One of Albert Bender’s protégés, Gray Barker, published a book in 1956 entitled They Knew Too Much About Flying Saucers that expanded on Albert Bender’s experiences and serves as the blueprint for all future encounters with the Men in Black. Journalist John Keel – most infamous for his account of the Mothman that terrorized Point Pleasant, West Virginia, in 1966 – likewise assisted in bringing the Men in Black further into the vernacular of contemporary society.

Although Nick Redfern is a firm believer in the existence of Men in Black, he acknowledges nonetheless that much of the mythology might have been based on fantasy rather than reality. Albert Bender, for instance, suffered from both mental and physical ailments that may have influenced his perception of the events that led to his abandonment of UFO research. As for Gray Barker and John Keel, they were more storytellers than historians and many of their narratives could have been embellished as well.

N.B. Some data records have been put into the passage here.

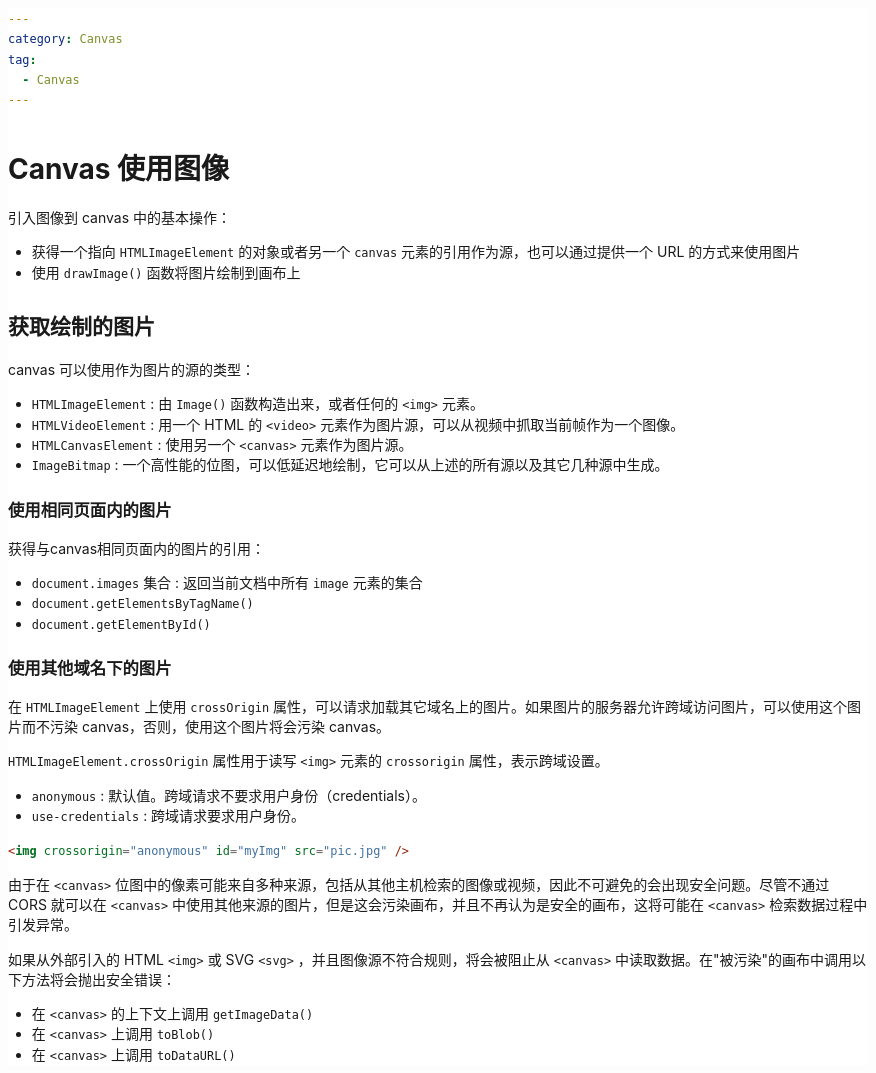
 ```yaml
---
category: Canvas
tag:
  - Canvas
---
```


# Canvas 使用图像

引入图像到 canvas 中的基本操作：

- 获得一个指向 `HTMLImageElement` 的对象或者另一个 `canvas` 元素的引用作为源，也可以通过提供一个 URL 的方式来使用图片
- 使用 `drawImage()` 函数将图片绘制到画布上

## 获取绘制的图片

canvas 可以使用作为图片的源的类型：

- `HTMLImageElement` : 由 `Image()` 函数构造出来，或者任何的 `<img>` 元素。
- `HTMLVideoElement` : 用一个 HTML 的 `<video>` 元素作为图片源，可以从视频中抓取当前帧作为一个图像。
- `HTMLCanvasElement` : 使用另一个 `<canvas>` 元素作为图片源。
- `ImageBitmap` : 一个高性能的位图，可以低延迟地绘制，它可以从上述的所有源以及其它几种源中生成。

### 使用相同页面内的图片

获得与canvas相同页面内的图片的引用：

- `document.images` 集合 : 返回当前文档中所有 `image` 元素的集合
- `document.getElementsByTagName()`
- `document.getElementById()`

### 使用其他域名下的图片

在 `HTMLImageElement` 上使用 `crossOrigin` 属性，可以请求加载其它域名上的图片。如果图片的服务器允许跨域访问图片，可以使用这个图片而不污染 canvas，否则，使用这个图片将会污染 canvas。

`HTMLImageElement.crossOrigin` 属性用于读写 `<img>` 元素的 `crossorigin` 属性，表示跨域设置。

- `anonymous` : 默认值。跨域请求不要求用户身份（credentials）。
- `use-credentials` : 跨域请求要求用户身份。

```html
<img crossorigin="anonymous" id="myImg" src="pic.jpg" />
```

由于在 `<canvas>` 位图中的像素可能来自多种来源，包括从其他主机检索的图像或视频，因此不可避免的会出现安全问题。尽管不通过 CORS 就可以在 `<canvas>` 中使用其他来源的图片，但是这会污染画布，并且不再认为是安全的画布，这将可能在 `<canvas>` 检索数据过程中引发异常。

如果从外部引入的 HTML `<img>` 或 SVG `<svg>` ，并且图像源不符合规则，将会被阻止从 `<canvas>` 中读取数据。在"被污染"的画布中调用以下方法将会抛出安全错误：

- 在 `<canvas>` 的上下文上调用 `getImageData()`
- 在 `<canvas>` 上调用 `toBlob()`
- 在 `<canvas>` 上调用 `toDataURL()`
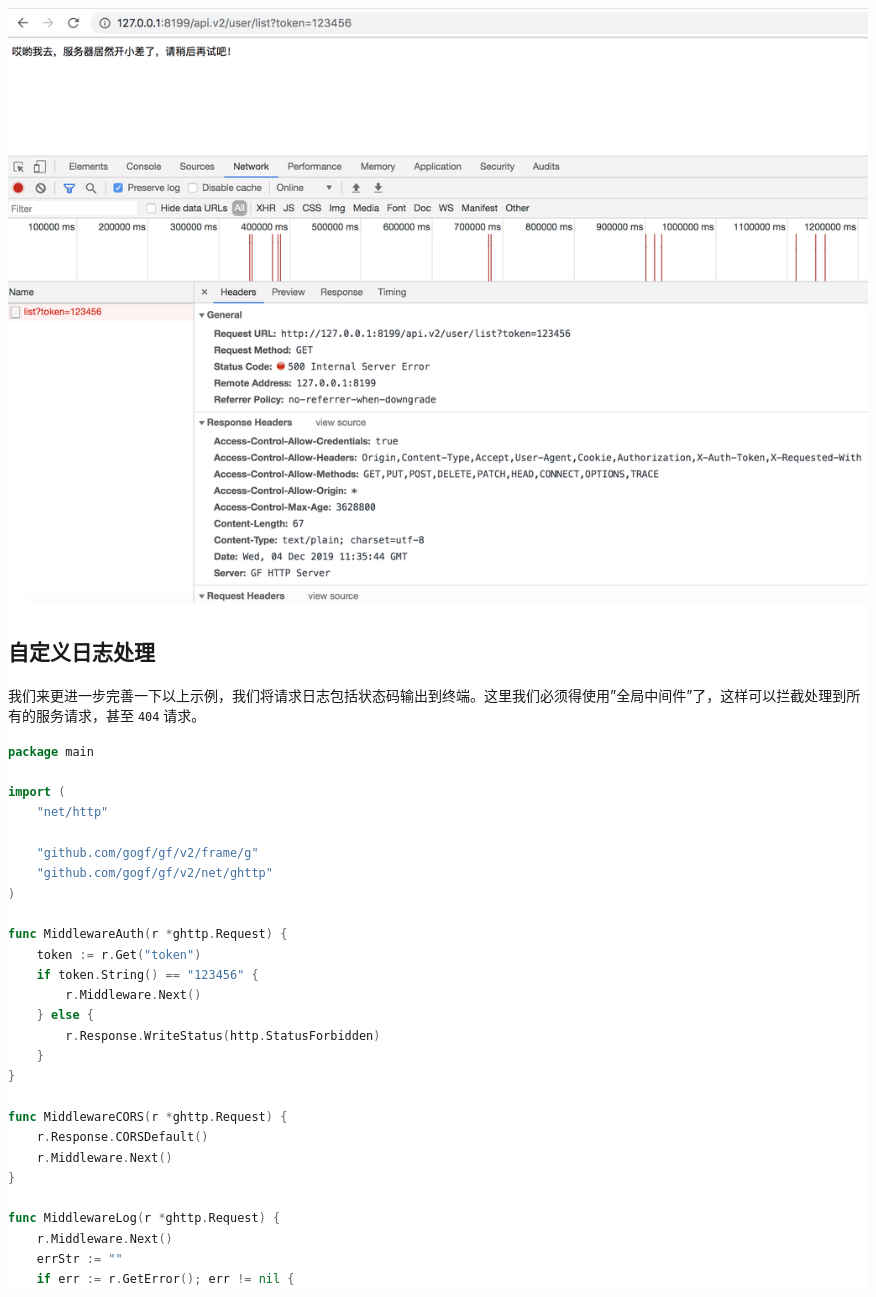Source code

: ![](/markdown/f48ffb3fb533dcae4c2571a7dee20167.png)

## 自定义日志处理

我们来更进一步完善一下以上示例，我们将请求日志包括状态码输出到终端。这里我们必须得使用”全局中间件”了，这样可以拦截处理到所有的服务请求，甚至 `404` 请求。

```go
package main

import (
    "net/http"

    "github.com/gogf/gf/v2/frame/g"
    "github.com/gogf/gf/v2/net/ghttp"
)

func MiddlewareAuth(r *ghttp.Request) {
    token := r.Get("token")
    if token.String() == "123456" {
        r.Middleware.Next()
    } else {
        r.Response.WriteStatus(http.StatusForbidden)
    }
}

func MiddlewareCORS(r *ghttp.Request) {
    r.Response.CORSDefault()
    r.Middleware.Next()
}

func MiddlewareLog(r *ghttp.Request) {
    r.Middleware.Next()
    errStr := ""
    if err := r.GetError(); err != nil {
```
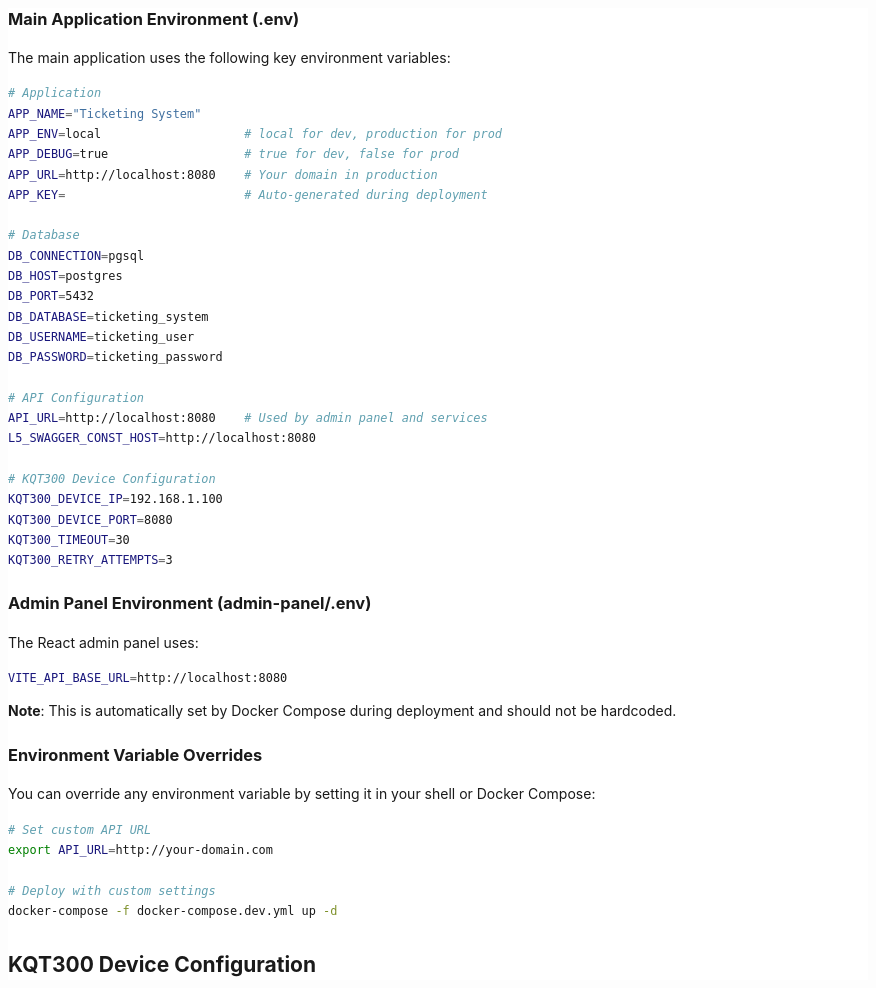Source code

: ### Main Application Environment (.env)
The main application uses the following key environment variables:

```bash
# Application
APP_NAME="Ticketing System"
APP_ENV=local                    # local for dev, production for prod
APP_DEBUG=true                   # true for dev, false for prod
APP_URL=http://localhost:8080    # Your domain in production
APP_KEY=                         # Auto-generated during deployment

# Database
DB_CONNECTION=pgsql
DB_HOST=postgres
DB_PORT=5432
DB_DATABASE=ticketing_system
DB_USERNAME=ticketing_user
DB_PASSWORD=ticketing_password

# API Configuration
API_URL=http://localhost:8080    # Used by admin panel and services
L5_SWAGGER_CONST_HOST=http://localhost:8080

# KQT300 Device Configuration
KQT300_DEVICE_IP=192.168.1.100
KQT300_DEVICE_PORT=8080
KQT300_TIMEOUT=30
KQT300_RETRY_ATTEMPTS=3
```

### Admin Panel Environment (admin-panel/.env)
The React admin panel uses:
```bash
VITE_API_BASE_URL=http://localhost:8080
```

**Note**: This is automatically set by Docker Compose during deployment and should not be hardcoded.

### Environment Variable Overrides
You can override any environment variable by setting it in your shell or Docker Compose:

```bash
# Set custom API URL
export API_URL=http://your-domain.com

# Deploy with custom settings
docker-compose -f docker-compose.dev.yml up -d
```

## KQT300 Device Configuration
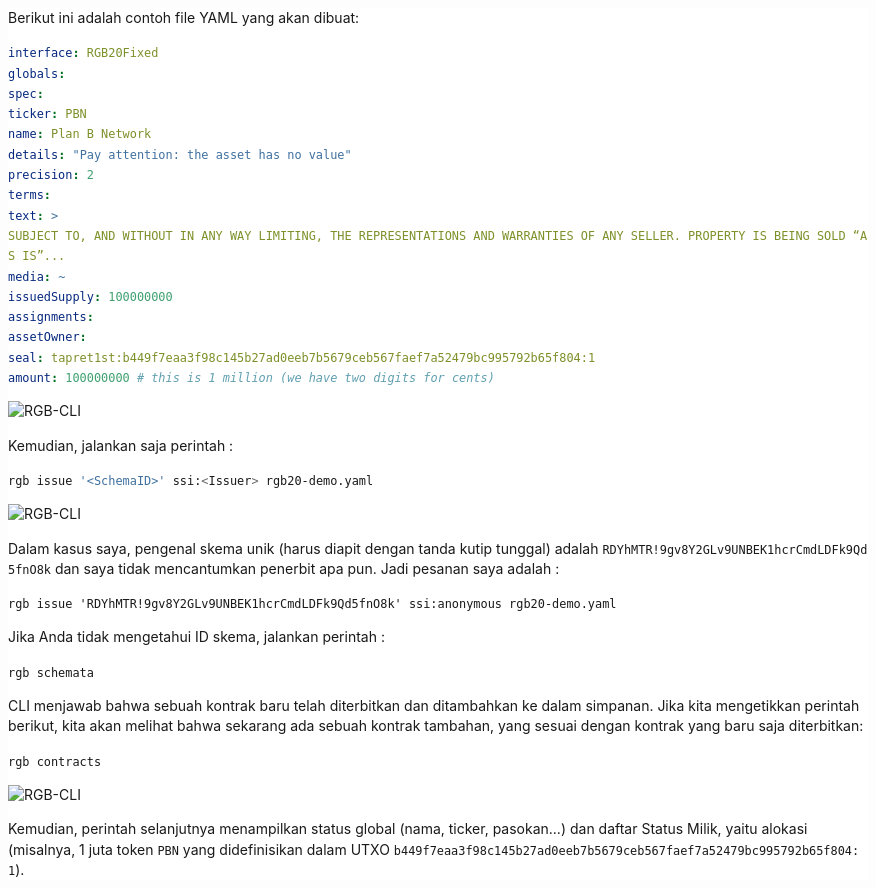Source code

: Berikut ini adalah contoh file YAML yang akan dibuat:

```yaml
interface: RGB20Fixed
globals:
spec:
ticker: PBN
name: Plan B Network
details: "Pay attention: the asset has no value"
precision: 2
terms:
text: >
SUBJECT TO, AND WITHOUT IN ANY WAY LIMITING, THE REPRESENTATIONS AND WARRANTIES OF ANY SELLER. PROPERTY IS BEING SOLD “AS IS”...
media: ~
issuedSupply: 100000000
assignments:
assetOwner:
seal: tapret1st:b449f7eaa3f98c145b27ad0eeb7b5679ceb567faef7a52479bc995792b65f804:1
amount: 100000000 # this is 1 million (we have two digits for cents)
```

![RGB-CLI](assets/fr/05.webp)

Kemudian, jalankan saja perintah :

```bash
rgb issue '<SchemaID>' ssi:<Issuer> rgb20-demo.yaml
```

![RGB-CLI](assets/fr/06.webp)

Dalam kasus saya, pengenal skema unik (harus diapit dengan tanda kutip tunggal) adalah `RDYhMTR!9gv8Y2GLv9UNBEK1hcrCmdLDFk9Qd5fnO8k` dan saya tidak mencantumkan penerbit apa pun. Jadi pesanan saya adalah :

```txt
rgb issue 'RDYhMTR!9gv8Y2GLv9UNBEK1hcrCmdLDFk9Qd5fnO8k' ssi:anonymous rgb20-demo.yaml
```

Jika Anda tidak mengetahui ID skema, jalankan perintah :

```bash
rgb schemata
```

CLI menjawab bahwa sebuah kontrak baru telah diterbitkan dan ditambahkan ke dalam simpanan. Jika kita mengetikkan perintah berikut, kita akan melihat bahwa sekarang ada sebuah kontrak tambahan, yang sesuai dengan kontrak yang baru saja diterbitkan:

```bash
rgb contracts
```

![RGB-CLI](assets/fr/07.webp)

Kemudian, perintah selanjutnya menampilkan status global (nama, ticker, pasokan...) dan daftar Status Milik, yaitu alokasi (misalnya, 1 juta token `PBN` yang didefinisikan dalam UTXO `b449f7eaa3f98c145b27ad0eeb7b5679ceb567faef7a52479bc995792b65f804:1`).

“Those cases he wrote about did happen, but they have been misconstrued, sometimes deliberately, in order to make it a good story,” UFOologist Allen Greenfield says of Gray Barker. “Gray could tell a great story by using his imagination, but still based on the facts. The truth is in his stories, but it’s the way he presented it – as stories – that a lot of people don’t always get.”

The centerpiece of The X-Files episode “Jose Chung’s From Outer Space” is author Jose Chung’s research into a possible alien abduction for a “non-fiction science fiction” novel he intends to write. Just like Gray Barker and John Keel, Chung is a storyteller, something he makes clear to Dana Scully at the outset.

“How can I possibly do that?” Chung rhetorically responds when asked to simply report the truth. “I spent three months in Klass County and everybody there has a different version of what truly happened. Truth is as subjective as reality.”

The statement is as much a reflection of The X-Files as it is for real-world investigations into the Men in Black. Jose Chung’s From Outer Space – as the eventual book is titled – may not have been a straightforward historical account of the events in Klass County any more than the writings of Gray Barker and John Keel, but the truth is no doubt contained within its pages nonetheless.